Another tool is arbitary state vector initialization, which can be used for an arbitrary number of qubits. For this you can state what state vector you want, and you'll get a circuit that builds it. Obviously this is not what you asked for, but it may nevertheless be useful depending on your application.
Here's an example in code
qubit = QuantumRegister(2)
bit = ClassicalRegister(2)
circuit = QuantumCircuit(qubit,bit)
vector = [0, 1 / np.sqrt(3), 1 / np.sqrt(3), 1 / np.sqrt(3) ]

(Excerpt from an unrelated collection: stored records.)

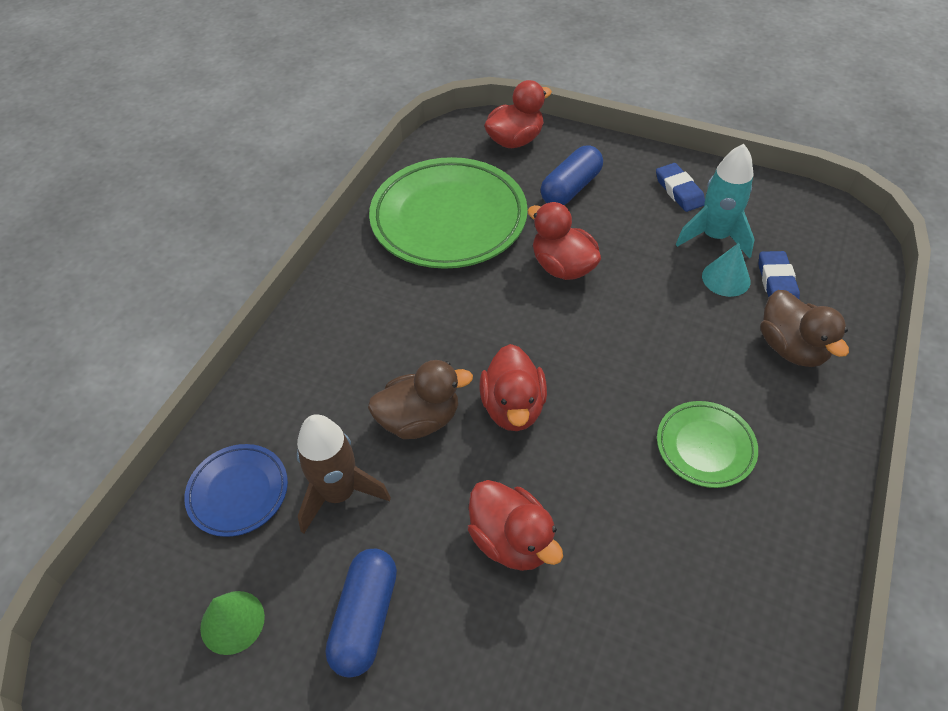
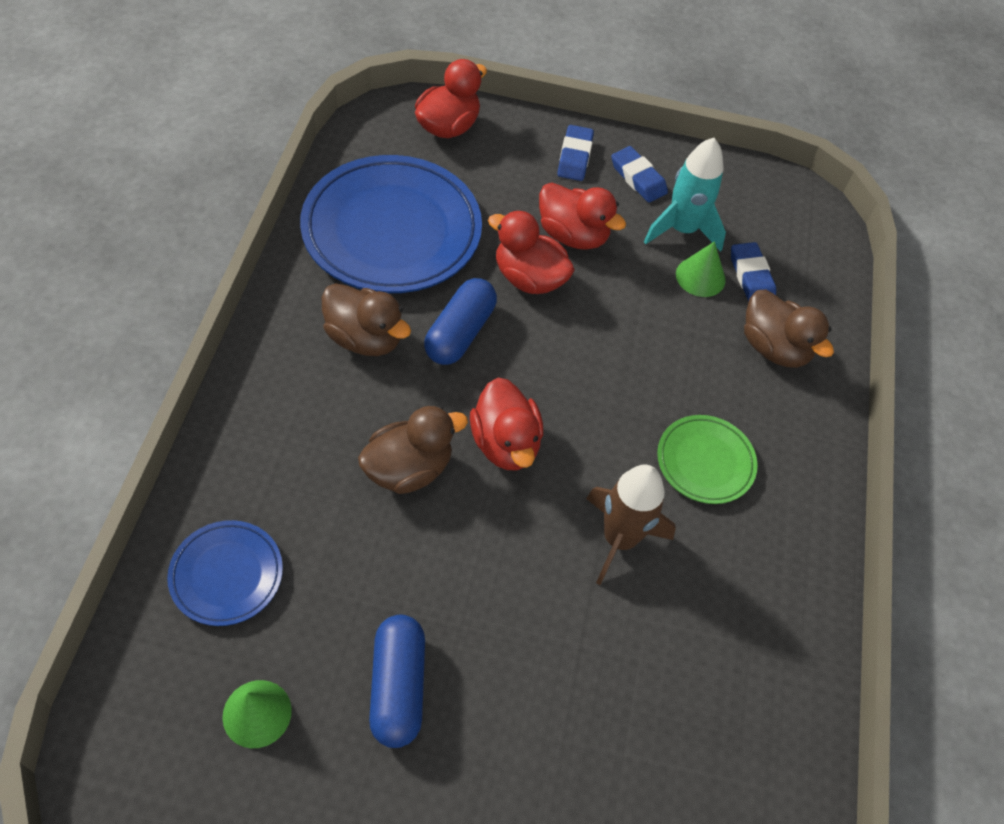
camera: 20 degrees left, 5 degrees up
brown rocket [297,414,391,534] -> brown rocket moved to [586,465,676,585]
green plate [369,157,528,269] -> blue plate [300,155,482,293]
red duck [468,480,563,571] -> red duck moved to [539,183,626,250]
blue capsule [540,145,603,205] -> blue capsule moved to [424,278,497,365]
turquoise cone [702,243,751,297] -> green cone [676,241,726,297]
none -> brown duck [322,283,411,356]
none -> blue eraser [557,125,594,181]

circuit.initialize( vector, qubit )
print(circuit)
Here the final print command yields
┌───┐┌────────────┐┌───┐┌────────────┐
q_0: |0>──────────────┤ X ├┤ Ry(0.7854) ├┤ X ├┤ Ry(2.3562) ├
┌────────────┐└─┬─┘└────────────┘└─┬─┘└────────────┘
q_1: |0>┤ Ry(1.9106) ├──■──────────────────■────────────────
└────────────┘
c_0: 0 ════════════════════════════════════════════════════
c_1: 0 ════════════════════════════════════════════════════
Other than these existing Qiskit tools, the only algorithm I know of that is planning an implementation is that of Iten, et al. I have heard that a Mathematica version will be produced soon.